Washington, D.C. — New US homes will be more energy efficient, save consumers money, and reduce harmful carbon emissions because of a new and improved building code that many cities and states will adopt.
We applaud the International Code Council (ICC), an association of code officials, for the substantial energy-saving improvements in the 2021 version of its International Energy Conservation Code (IECC), the model energy code for the United States. Given that buildings account for 35% of US carbon emissions, we view the IECC as a key vehicle for reducing energy use and heat-trapping emissions.
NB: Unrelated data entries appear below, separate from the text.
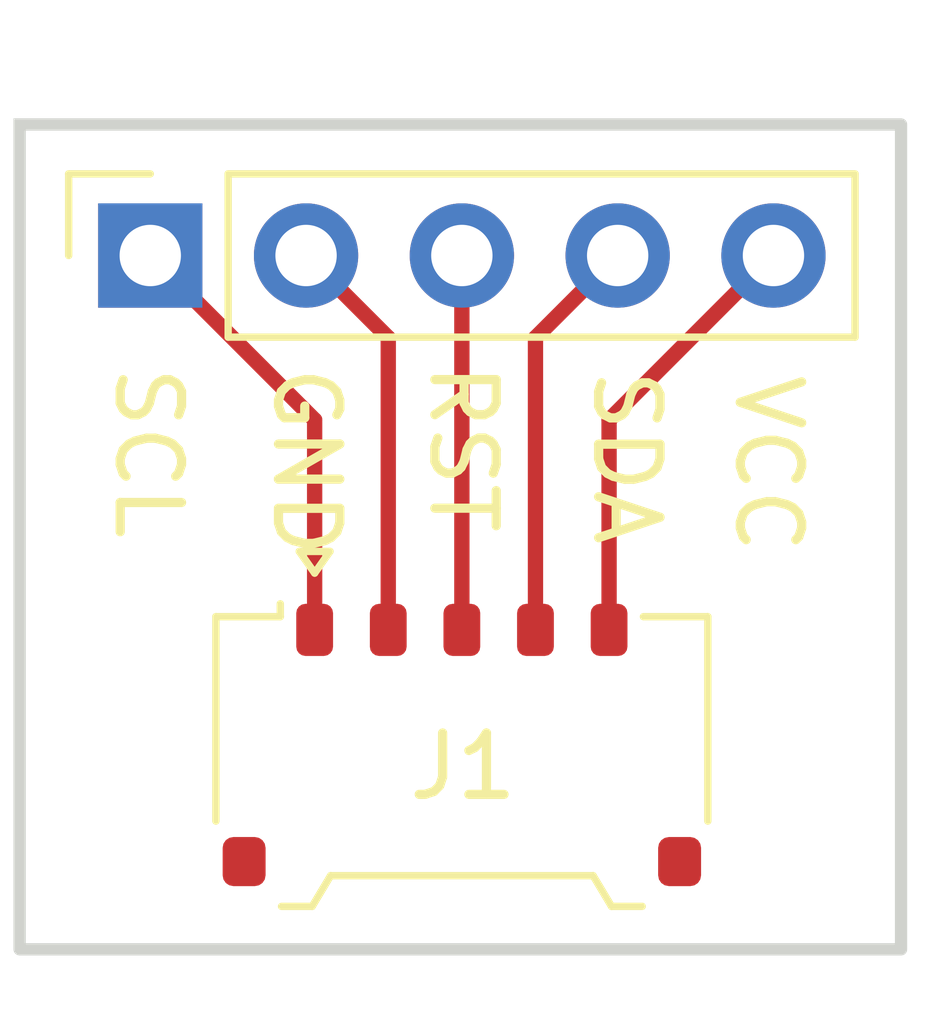
<source format=kicad_pcb>
(kicad_pcb (version 20221018) (generator pcbnew)

  (general
    (thickness 1.6)
  )

  (paper "A4")
  (layers
    (0 "F.Cu" signal)
    (31 "B.Cu" signal)
    (32 "B.Adhes" user "B.Adhesive")
    (33 "F.Adhes" user "F.Adhesive")
    (34 "B.Paste" user)
    (35 "F.Paste" user)
    (36 "B.SilkS" user "B.Silkscreen")
    (37 "F.SilkS" user "F.Silkscreen")
    (38 "B.Mask" user)
    (39 "F.Mask" user)
    (40 "Dwgs.User" user "User.Drawings")
    (41 "Cmts.User" user "User.Comments")
    (42 "Eco1.User" user "User.Eco1")
    (43 "Eco2.User" user "User.Eco2")
    (44 "Edge.Cuts" user)
    (45 "Margin" user)
    (46 "B.CrtYd" user "B.Courtyard")
    (47 "F.CrtYd" user "F.Courtyard")
    (48 "B.Fab" user)
    (49 "F.Fab" user)
    (50 "User.1" user)
    (51 "User.2" user)
    (52 "User.3" user)
    (53 "User.4" user)
    (54 "User.5" user)
    (55 "User.6" user)
    (56 "User.7" user)
    (57 "User.8" user)
    (58 "User.9" user)
  )

  (setup
    (pad_to_mask_clearance 0)
    (grid_origin 28.22 18.38)
    (pcbplotparams
      (layerselection 0x00010fc_ffffffff)
      (plot_on_all_layers_selection 0x0000000_00000000)
      (disableapertmacros false)
      (usegerberextensions false)
      (usegerberattributes true)
      (usegerberadvancedattributes true)
      (creategerberjobfile true)
      (dashed_line_dash_ratio 12.000000)
      (dashed_line_gap_ratio 3.000000)
      (svgprecision 4)
      (plotframeref false)
      (viasonmask false)
      (mode 1)
      (useauxorigin false)
      (hpglpennumber 1)
      (hpglpenspeed 20)
      (hpglpendiameter 15.000000)
      (dxfpolygonmode true)
      (dxfimperialunits true)
      (dxfusepcbnewfont true)
      (psnegative false)
      (psa4output false)
      (plotreference true)
      (plotvalue true)
      (plotinvisibletext false)
      (sketchpadsonfab false)
      (subtractmaskfromsilk false)
      (outputformat 1)
      (mirror false)
      (drillshape 0)
      (scaleselection 1)
      (outputdirectory "trackpoint-mtm-connector-gerbers/")
    )
  )

  (net 0 "")
  (net 1 "Net-(J1-Pin_1)")
  (net 2 "Net-(J1-Pin_2)")
  (net 3 "Net-(J1-Pin_3)")
  (net 4 "Net-(J1-Pin_4)")
  (net 5 "Net-(J1-Pin_5)")

  (footprint "Connector_Molex:Molex_Pico-EZmate_78171-0005_1x05-1MP_P1.20mm_Vertical" (layer "F.Cu") (at 23 26))

  (footprint "Connector_PinSocket_2.54mm:PinSocket_1x05_P2.54mm_Vertical" (layer "F.Cu") (at 17.92 18.025 90))

  (gr_rect (start 15.79 15.89) (end 30.16 29.33)
    (stroke (width 0.2) (type default)) (fill none) (layer "Edge.Cuts") (tstamp c0335102-ce87-4be8-855f-90899d847838))
  (gr_text "RST" (at 22.43 19.71 -90) (layer "F.SilkS") (tstamp 318d89bc-d852-4061-83d1-2315a3d0020a)
    (effects (font (size 1 1) (thickness 0.15)) (justify left bottom))
  )
  (gr_text "SDA" (at 25.1 19.81 -90) (layer "F.SilkS") (tstamp 387691f1-d78d-40aa-b812-2c18825a6c6e)
    (effects (font (size 1 1) (thickness 0.15)) (justify left bottom))
  )
  (gr_text "SCL" (at 17.3 19.76 -90) (layer "F.SilkS") (tstamp 8b5683d0-13fa-457d-97a2-881f1639ef7e)
    (effects (font (size 1 1) (thickness 0.15)) (justify left bottom))
  )
  (gr_text "GND" (at 19.88 19.76 -90) (layer "F.SilkS") (tstamp 9cd02512-16b1-4b6e-a73b-7c9a27140b6e)
    (effects (font (size 1 1) (thickness 0.15)) (justify left bottom))
  )
  (gr_text "VCC" (at 27.41 19.89 -90) (layer "F.SilkS") (tstamp cee9c092-a430-47c7-8b39-18acde428566)
    (effects (font (size 1 1) (thickness 0.15)) (justify left bottom))
  )

  (segment (start 20.6 20.705) (end 17.92 18.025) (width 0.25) (layer "F.Cu") (net 1) (tstamp 2d115fd1-5133-44c4-975e-e05960d90088))
  (segment (start 20.6 24.125) (end 20.6 20.705) (width 0.25) (layer "F.Cu") (net 1) (tstamp 6f331e34-e808-4f80-926d-5e68cffcd5d0))
  (segment (start 21.8 19.365) (end 20.46 18.025) (width 0.25) (layer "F.Cu") (net 2) (tstamp 6377412a-42ce-4033-8761-7d02c5f04204))
  (segment (start 21.8 24.125) (end 21.8 19.365) (width 0.25) (layer "F.Cu") (net 2) (tstamp 7cd4a3e8-03df-4c35-a354-35528a953848))
  (segment (start 23 24.125) (end 23 18.025) (width 0.25) (layer "F.Cu") (net 3) (tstamp 2001e4d0-97be-4122-98e2-aa6504ca6e8a))
  (segment (start 24.2 19.365) (end 25.54 18.025) (width 0.25) (layer "F.Cu") (net 4) (tstamp a5a93084-403f-48a5-b34e-c620fbb638f1))
  (segment (start 24.2 24.125) (end 24.2 19.365) (width 0.25) (layer "F.Cu") (net 4) (tstamp e87df733-89c2-412e-bd62-beacbf78b35c))
  (segment (start 25.4 24.125) (end 25.4 20.705) (width 0.25) (layer "F.Cu") (net 5) (tstamp 362d3fcb-c295-4cfb-a892-eeb8b45e1bf0))
  (segment (start 25.4 20.705) (end 28.08 18.025) (width 0.25) (layer "F.Cu") (net 5) (tstamp 5697d337-afe3-4436-bb6a-6a753956066d))

)

</source>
The residential code, approved yesterday by the ICC’s membership, will include a new flexible savings mechanism. This provision will allow builders to choose energy efficiency upgrades that work best for them to reduce energy use 5%, with improvements ranging from improved insulation to more efficient air conditioners and water heaters.
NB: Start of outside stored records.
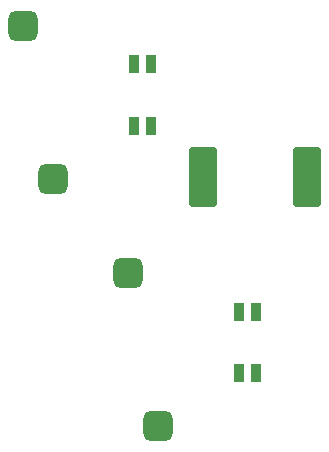
<source format=gbr>
%TF.GenerationSoftware,KiCad,Pcbnew,7.0.2-0*%
%TF.CreationDate,2023-07-09T23:01:49-07:00*%
%TF.ProjectId,thumbs-down-hw,7468756d-6273-42d6-946f-776e2d68772e,rev?*%
%TF.SameCoordinates,PX80fd3d8PY8977a68*%
%TF.FileFunction,Paste,Bot*%
%TF.FilePolarity,Positive*%
%FSLAX46Y46*%
G04 Gerber Fmt 4.6, Leading zero omitted, Abs format (unit mm)*
G04 Created by KiCad (PCBNEW 7.0.2-0) date 2023-07-09 23:01:49*
%MOMM*%
%LPD*%
G01*
G04 APERTURE LIST*
G04 Aperture macros list*
%AMRoundRect*
0 Rectangle with rounded corners*
0 $1 Rounding radius*
0 $2 $3 $4 $5 $6 $7 $8 $9 X,Y pos of 4 corners*
0 Add a 4 corners polygon primitive as box body*
4,1,4,$2,$3,$4,$5,$6,$7,$8,$9,$2,$3,0*
0 Add four circle primitives for the rounded corners*
1,1,$1+$1,$2,$3*
1,1,$1+$1,$4,$5*
1,1,$1+$1,$6,$7*
1,1,$1+$1,$8,$9*
0 Add four rect primitives between the rounded corners*
20,1,$1+$1,$2,$3,$4,$5,0*
20,1,$1+$1,$4,$5,$6,$7,0*
20,1,$1+$1,$6,$7,$8,$9,0*
20,1,$1+$1,$8,$9,$2,$3,0*%
G04 Aperture macros list end*
%ADD10RoundRect,0.082000X0.328000X0.718000X-0.328000X0.718000X-0.328000X-0.718000X0.328000X-0.718000X0*%
%ADD11RoundRect,0.625000X0.625000X-0.650000X0.625000X0.650000X-0.625000X0.650000X-0.625000X-0.650000X0*%
%ADD12RoundRect,0.304800X-0.905200X2.235200X-0.905200X-2.235200X0.905200X-2.235200X0.905200X2.235200X0*%
G04 APERTURE END LIST*
D10*
%TO.C,D1*%
X22340000Y70545000D03*
X20840000Y70545000D03*
X20840000Y65345000D03*
X22340000Y65345000D03*
%TD*%
D11*
%TO.C,SW1*%
X13970000Y60860000D03*
X11430000Y73787000D03*
%TD*%
D10*
%TO.C,D3*%
X13450000Y91500000D03*
X11950000Y91500000D03*
X11950000Y86300000D03*
X13450000Y86300000D03*
%TD*%
D12*
%TO.C,AE1*%
X26605000Y81915000D03*
X17845000Y81915000D03*
%TD*%
D11*
%TO.C,SW3*%
X5080000Y81815000D03*
X2540000Y94742000D03*
%TD*%
M02*

</source>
The code will also require builders to wire garages and parking places for future installation of electric vehicle chargers and to install electrification-ready circuits near natural gas and propane equipment. In addition, an optional zero energy appendix will provide a simple pathway for leading cities and states to require much higher levels of performance than in the standard IECC.
Code officials also adopted a number of improvements to the commercial code including requirements for improved building insulation, greater use of smart energy management and control systems, and electric vehicle charger requirements similar to the residential code.
ACEEE and allies worked hard to support proposals and conduct outreach to voters. We want to thank the ICC membership for voting in favor of energy efficiency, often by the two-thirds margin required to override recommendations of an IECC committee that opposed most changes to the code.
The previous two code cycles, in 2015 and 2018, resulted in very small efficiency gains in the residential code. “We are delighted that the IECC is back on track to improving energy performance and are confident that the new code will help cities and states reduce their energy consumption and carbon emissions” said Chris Perry, ACEEE’s manager of codes and standards.